═════ Source material
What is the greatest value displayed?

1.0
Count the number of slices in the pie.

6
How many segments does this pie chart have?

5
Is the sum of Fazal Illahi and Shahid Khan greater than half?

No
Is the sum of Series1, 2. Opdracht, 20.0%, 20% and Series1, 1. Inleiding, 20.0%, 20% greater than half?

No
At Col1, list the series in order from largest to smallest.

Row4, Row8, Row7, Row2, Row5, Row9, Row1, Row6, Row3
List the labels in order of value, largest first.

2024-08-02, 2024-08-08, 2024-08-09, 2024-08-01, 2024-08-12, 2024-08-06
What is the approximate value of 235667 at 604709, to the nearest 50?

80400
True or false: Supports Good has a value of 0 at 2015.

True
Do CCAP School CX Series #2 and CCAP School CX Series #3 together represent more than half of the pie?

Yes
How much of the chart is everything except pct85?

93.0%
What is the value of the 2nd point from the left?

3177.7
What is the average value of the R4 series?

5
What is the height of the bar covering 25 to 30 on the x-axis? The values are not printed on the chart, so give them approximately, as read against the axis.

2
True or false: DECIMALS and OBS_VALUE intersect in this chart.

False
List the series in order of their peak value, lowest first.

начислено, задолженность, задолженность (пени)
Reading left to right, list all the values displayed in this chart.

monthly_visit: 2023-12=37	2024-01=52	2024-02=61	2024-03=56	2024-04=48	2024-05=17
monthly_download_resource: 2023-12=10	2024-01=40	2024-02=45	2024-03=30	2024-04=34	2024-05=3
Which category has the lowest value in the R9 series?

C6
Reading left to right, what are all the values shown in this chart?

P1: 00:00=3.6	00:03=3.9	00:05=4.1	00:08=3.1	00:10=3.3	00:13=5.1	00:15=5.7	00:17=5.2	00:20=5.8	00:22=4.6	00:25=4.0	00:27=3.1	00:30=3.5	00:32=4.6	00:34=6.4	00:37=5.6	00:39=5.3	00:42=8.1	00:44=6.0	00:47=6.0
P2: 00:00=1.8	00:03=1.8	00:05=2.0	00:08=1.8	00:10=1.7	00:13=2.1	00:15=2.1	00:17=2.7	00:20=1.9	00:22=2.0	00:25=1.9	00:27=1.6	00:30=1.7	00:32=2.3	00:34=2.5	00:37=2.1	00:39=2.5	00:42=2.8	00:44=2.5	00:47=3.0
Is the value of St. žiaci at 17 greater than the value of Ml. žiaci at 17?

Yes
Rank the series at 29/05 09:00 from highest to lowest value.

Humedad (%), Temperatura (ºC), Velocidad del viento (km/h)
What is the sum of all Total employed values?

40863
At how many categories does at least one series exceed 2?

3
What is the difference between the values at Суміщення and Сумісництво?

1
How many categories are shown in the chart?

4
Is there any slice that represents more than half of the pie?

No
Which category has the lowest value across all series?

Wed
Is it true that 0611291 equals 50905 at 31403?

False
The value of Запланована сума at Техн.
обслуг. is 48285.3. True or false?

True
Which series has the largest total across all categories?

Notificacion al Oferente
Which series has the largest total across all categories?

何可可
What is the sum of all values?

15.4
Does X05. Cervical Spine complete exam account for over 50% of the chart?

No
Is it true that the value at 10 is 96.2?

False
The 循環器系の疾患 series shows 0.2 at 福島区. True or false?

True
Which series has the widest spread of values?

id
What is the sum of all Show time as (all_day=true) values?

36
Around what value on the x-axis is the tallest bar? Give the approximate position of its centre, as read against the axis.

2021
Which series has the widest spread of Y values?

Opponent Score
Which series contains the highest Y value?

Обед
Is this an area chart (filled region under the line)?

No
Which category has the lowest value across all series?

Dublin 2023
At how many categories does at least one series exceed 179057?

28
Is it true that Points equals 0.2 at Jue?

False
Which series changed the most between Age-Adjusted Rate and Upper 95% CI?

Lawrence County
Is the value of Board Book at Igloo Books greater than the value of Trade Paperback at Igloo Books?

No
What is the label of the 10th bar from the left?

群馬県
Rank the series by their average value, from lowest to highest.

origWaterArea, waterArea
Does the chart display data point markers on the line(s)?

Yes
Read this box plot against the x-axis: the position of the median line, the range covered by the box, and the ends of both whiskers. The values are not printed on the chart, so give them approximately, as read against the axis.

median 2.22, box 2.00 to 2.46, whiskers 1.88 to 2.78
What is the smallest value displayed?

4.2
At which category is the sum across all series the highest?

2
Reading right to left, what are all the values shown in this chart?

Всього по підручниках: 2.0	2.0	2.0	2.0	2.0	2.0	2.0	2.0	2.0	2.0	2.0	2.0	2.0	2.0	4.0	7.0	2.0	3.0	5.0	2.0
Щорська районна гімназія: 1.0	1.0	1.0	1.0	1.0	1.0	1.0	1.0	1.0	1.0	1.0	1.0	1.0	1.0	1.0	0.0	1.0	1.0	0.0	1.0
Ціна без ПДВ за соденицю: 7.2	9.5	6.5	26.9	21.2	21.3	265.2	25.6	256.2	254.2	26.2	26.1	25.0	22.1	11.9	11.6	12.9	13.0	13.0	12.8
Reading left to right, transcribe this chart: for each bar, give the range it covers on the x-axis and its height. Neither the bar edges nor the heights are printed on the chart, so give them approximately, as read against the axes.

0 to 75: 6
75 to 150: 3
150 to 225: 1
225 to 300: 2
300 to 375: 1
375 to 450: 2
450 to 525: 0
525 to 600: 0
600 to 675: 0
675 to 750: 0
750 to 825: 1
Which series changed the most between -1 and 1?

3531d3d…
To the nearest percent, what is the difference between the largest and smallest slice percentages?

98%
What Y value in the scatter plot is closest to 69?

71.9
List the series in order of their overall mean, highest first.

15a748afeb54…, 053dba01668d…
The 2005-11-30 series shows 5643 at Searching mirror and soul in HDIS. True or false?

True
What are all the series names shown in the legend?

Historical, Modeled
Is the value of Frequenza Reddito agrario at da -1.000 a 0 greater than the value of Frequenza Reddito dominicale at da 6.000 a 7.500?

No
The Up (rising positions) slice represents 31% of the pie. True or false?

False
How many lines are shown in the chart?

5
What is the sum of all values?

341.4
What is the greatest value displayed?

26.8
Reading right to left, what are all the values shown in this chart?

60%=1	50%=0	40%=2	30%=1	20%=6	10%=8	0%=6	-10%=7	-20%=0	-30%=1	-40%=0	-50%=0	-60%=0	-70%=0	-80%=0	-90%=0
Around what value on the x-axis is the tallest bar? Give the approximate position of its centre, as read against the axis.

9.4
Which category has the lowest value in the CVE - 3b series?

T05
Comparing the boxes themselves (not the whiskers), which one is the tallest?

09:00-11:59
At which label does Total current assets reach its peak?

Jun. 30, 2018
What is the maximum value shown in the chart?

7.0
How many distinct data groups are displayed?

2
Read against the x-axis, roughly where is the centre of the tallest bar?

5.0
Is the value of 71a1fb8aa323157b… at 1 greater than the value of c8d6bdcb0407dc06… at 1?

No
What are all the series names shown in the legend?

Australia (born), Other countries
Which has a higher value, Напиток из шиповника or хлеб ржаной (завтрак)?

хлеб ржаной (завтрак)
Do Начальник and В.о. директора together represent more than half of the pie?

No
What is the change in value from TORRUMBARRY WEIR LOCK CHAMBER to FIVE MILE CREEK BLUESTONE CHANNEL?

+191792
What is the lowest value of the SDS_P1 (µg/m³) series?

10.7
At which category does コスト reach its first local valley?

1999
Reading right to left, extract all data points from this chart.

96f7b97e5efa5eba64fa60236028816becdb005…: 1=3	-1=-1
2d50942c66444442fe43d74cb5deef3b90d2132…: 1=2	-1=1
══════════
Put every line of the data above into a JSON list of strings, one string per line, and leave out the blank lines.

Answer for the task:
[
  "What is the greatest value displayed?",
  "1.0",
  "Count the number of slices in the pie.",
  "6",
  "How many segments does this pie chart have?",
  "5",
  "Is the sum of Fazal Illahi and Shahid Khan greater than half?",
  "No",
  "Is the sum of Series1, 2. Opdracht, 20.0%, 20% and Series1, 1. Inleiding, 20.0%, 20% greater than half?",
  "No",
  "At Col1, list the series in order from largest to smallest.",
  "Row4, Row8, Row7, Row2, Row5, Row9, Row1, Row6, Row3",
  "List the labels in order of value, largest first.",
  "2024-08-02, 2024-08-08, 2024-08-09, 2024-08-01, 2024-08-12, 2024-08-06",
  "What is the approximate value of 235667 at 604709, to the nearest 50?",
  "80400",
  "True or false: Supports Good has a value of 0 at 2015.",
  "True",
  "Do CCAP School CX Series #2 and CCAP School CX Series #3 together represent more than half of the pie?",
  "Yes",
  "How much of the chart is everything except pct85?",
  "93.0%",
  "What is the value of the 2nd point from the left?",
  "3177.7",
  "What is the average value of the R4 series?",
  "5",
  "What is the height of the bar covering 25 to 30 on the x-axis? The values are not printed on the chart, so give them approximately, as read against the axis.",
  "2",
  "True or false: DECIMALS and OBS_VALUE intersect in this chart.",
  "False",
  "List the series in order of their peak value, lowest first.",
  "начислено, задолженность, задолженность (пени)",
  "Reading left to right, list all the values displayed in this chart.",
  "monthly_visit: 2023-12=37\t2024-01=52\t2024-02=61\t2024-03=56\t2024-04=48\t2024-05=17",
  "monthly_download_resource: 2023-12=10\t2024-01=40\t2024-02=45\t2024-03=30\t2024-04=34\t2024-05=3",
  "Which category has the lowest value in the R9 series?",
  "C6",
  "Reading left to right, what are all the values shown in this chart?",
  "P1: 00:00=3.6\t00:03=3.9\t00:05=4.1\t00:08=3.1\t00:10=3.3\t00:13=5.1\t00:15=5.7\t00:17=5.2\t00:20=5.8\t00:22=4.6\t00:25=4.0\t00:27=3.1\t00:30=3.5\t00:32=4.6\t00:34=6.4\t00:37=5.6\t00:39=5.3\t00:42=8.1\t00:44=6.0\t00:47=6.0",
  "P2: 00:00=1.8\t00:03=1.8\t00:05=2.0\t00:08=1.8\t00:10=1.7\t00:13=2.1\t00:15=2.1\t00:17=2.7\t00:20=1.9\t00:22=2.0\t00:25=1.9\t00:27=1.6\t00:30=1.7\t00:32=2.3\t00:34=2.5\t00:37=2.1\t00:39=2.5\t00:42=2.8\t00:44=2.5\t00:47=3.0",
  "Is the value of St. žiaci at 17 greater than the value of Ml. žiaci at 17?",
  "Yes",
  "Rank the series at 29/05 09:00 from highest to lowest value.",
  "Humedad (%), Temperatura (ºC), Velocidad del viento (km/h)",
  "What is the sum of all Total employed values?",
  "40863",
  "At how many categories does at least one series exceed 2?",
  "3",
  "What is the difference between the values at Суміщення and Сумісництво?",
  "1",
  "How many categories are shown in the chart?",
  "4",
  "Is there any slice that represents more than half of the pie?",
  "No",
  "Which category has the lowest value across all series?",
  "Wed",
  "Is it true that 0611291 equals 50905 at 31403?",
  "False",
  "The value of Запланована сума at Техн.",
  "обслуг. is 48285.3. True or false?",
  "True",
  "Which series has the largest total across all categories?",
  "Notificacion al Oferente",
  "Which series has the largest total across all categories?",
  "何可可",
  "What is the sum of all values?",
  "15.4",
  "Does X05. Cervical Spine complete exam account for over 50% of the chart?",
  "No",
  "Is it true that the value at 10 is 96.2?",
  "False",
  "The 循環器系の疾患 series shows 0.2 at 福島区. True or false?",
  "True",
  "Which series has the widest spread of values?",
  "id",
  "What is the sum of all Show time as (all_day=true) values?",
  "36",
  "Around what value on the x-axis is the tallest bar? Give the approximate position of its centre, as read against the axis.",
  "2021",
  "Which series has the widest spread of Y values?",
  "Opponent Score",
  "Which series contains the highest Y value?",
  "Обед",
  "Is this an area chart (filled region under the line)?",
  "No",
  "Which category has the lowest value across all series?",
  "Dublin 2023",
  "At how many categories does at least one series exceed 179057?",
  "28",
  "Is it true that Points equals 0.2 at Jue?",
  "False",
  "Which series changed the most between Age-Adjusted Rate and Upper 95% CI?",
  "Lawrence County",
  "Is the value of Board Book at Igloo Books greater than the value of Trade Paperback at Igloo Books?",
  "No",
  "What is the label of the 10th bar from the left?",
  "群馬県",
  "Rank the series by their average value, from lowest to highest.",
  "origWaterArea, waterArea",
  "Does the chart display data point markers on the line(s)?",
  "Yes",
  "Read this box plot against the x-axis: the position of the median line, the range covered by the box, and the ends of both whiskers. The values are not printed on the chart, so give them approximately, as read against the axis.",
  "median 2.22, box 2.00 to 2.46, whiskers 1.88 to 2.78",
  "What is the smallest value displayed?",
  "4.2",
  "At which category is the sum across all series the highest?",
  "2",
  "Reading right to left, what are all the values shown in this chart?",
  "Всього по підручниках: 2.0\t2.0\t2.0\t2.0\t2.0\t2.0\t2.0\t2.0\t2.0\t2.0\t2.0\t2.0\t2.0\t2.0\t4.0\t7.0\t2.0\t3.0\t5.0\t2.0",
  "Щорська районна гімназія: 1.0\t1.0\t1.0\t1.0\t1.0\t1.0\t1.0\t1.0\t1.0\t1.0\t1.0\t1.0\t1.0\t1.0\t1.0\t0.0\t1.0\t1.0\t0.0\t1.0",
  "Ціна без ПДВ за соденицю: 7.2\t9.5\t6.5\t26.9\t21.2\t21.3\t265.2\t25.6\t256.2\t254.2\t26.2\t26.1\t25.0\t22.1\t11.9\t11.6\t12.9\t13.0\t13.0\t12.8",
  "Reading left to right, transcribe this chart: for each bar, give the range it covers on the x-axis and its height. Neither the bar edges nor the heights are printed on the chart, so give them approximately, as read against the axes.",
  "0 to 75: 6",
  "75 to 150: 3",
  "150 to 225: 1",
  "225 to 300: 2",
  "300 to 375: 1",
  "375 to 450: 2",
  "450 to 525: 0",
  "525 to 600: 0",
  "600 to 675: 0",
  "675 to 750: 0",
  "750 to 825: 1",
  "Which series changed the most between -1 and 1?",
  "3531d3d…",
  "To the nearest percent, what is the difference between the largest and smallest slice percentages?",
  "98%",
  "What Y value in the scatter plot is closest to 69?",
  "71.9",
  "List the series in order of their overall mean, highest first.",
  "15a748afeb54…, 053dba01668d…",
  "The 2005-11-30 series shows 5643 at Searching mirror and soul in HDIS. True or false?",
  "True",
  "What are all the series names shown in the legend?",
  "Historical, Modeled",
  "Is the value of Frequenza Reddito agrario at da -1.000 a 0 greater than the value of Frequenza Reddito dominicale at da 6.000 a 7.500?",
  "No",
  "The Up (rising positions) slice represents 31% of the pie. True or false?",
  "False",
  "How many lines are shown in the chart?",
  "5",
  "What is the sum of all values?",
  "341.4",
  "What is the greatest value displayed?",
  "26.8",
  "Reading right to left, what are all the values shown in this chart?",
  "60%=1\t50%=0\t40%=2\t30%=1\t20%=6\t10%=8\t0%=6\t-10%=7\t-20%=0\t-30%=1\t-40%=0\t-50%=0\t-60%=0\t-70%=0\t-80%=0\t-90%=0",
  "Around what value on the x-axis is the tallest bar? Give the approximate position of its centre, as read against the axis.",
  "9.4",
  "Which category has the lowest value in the CVE - 3b series?",
  "T05",
  "Comparing the boxes themselves (not the whiskers), which one is the tallest?",
  "09:00-11:59",
  "At which label does Total current assets reach its peak?",
  "Jun. 30, 2018",
  "What is the maximum value shown in the chart?",
  "7.0",
  "How many distinct data groups are displayed?",
  "2",
  "Read against the x-axis, roughly where is the centre of the tallest bar?",
  "5.0",
  "Is the value of 71a1fb8aa323157b… at 1 greater than the value of c8d6bdcb0407dc06… at 1?",
  "No",
  "What are all the series names shown in the legend?",
  "Australia (born), Other countries",
  "Which has a higher value, Напиток из шиповника or хлеб ржаной (завтрак)?",
  "хлеб ржаной (завтрак)",
  "Do Начальник and В.о. директора together represent more than half of the pie?",
  "No",
  "What is the change in value from TORRUMBARRY WEIR LOCK CHAMBER to FIVE MILE CREEK BLUESTONE CHANNEL?",
  "+191792",
  "What is the lowest value of the SDS_P1 (µg/m³) series?",
  "10.7",
  "At which category does コスト reach its first local valley?",
  "1999",
  "Reading right to left, extract all data points from this chart.",
  "96f7b97e5efa5eba64fa60236028816becdb005…: 1=3\t-1=-1",
  "2d50942c66444442fe43d74cb5deef3b90d2132…: 1=2\t-1=1"
]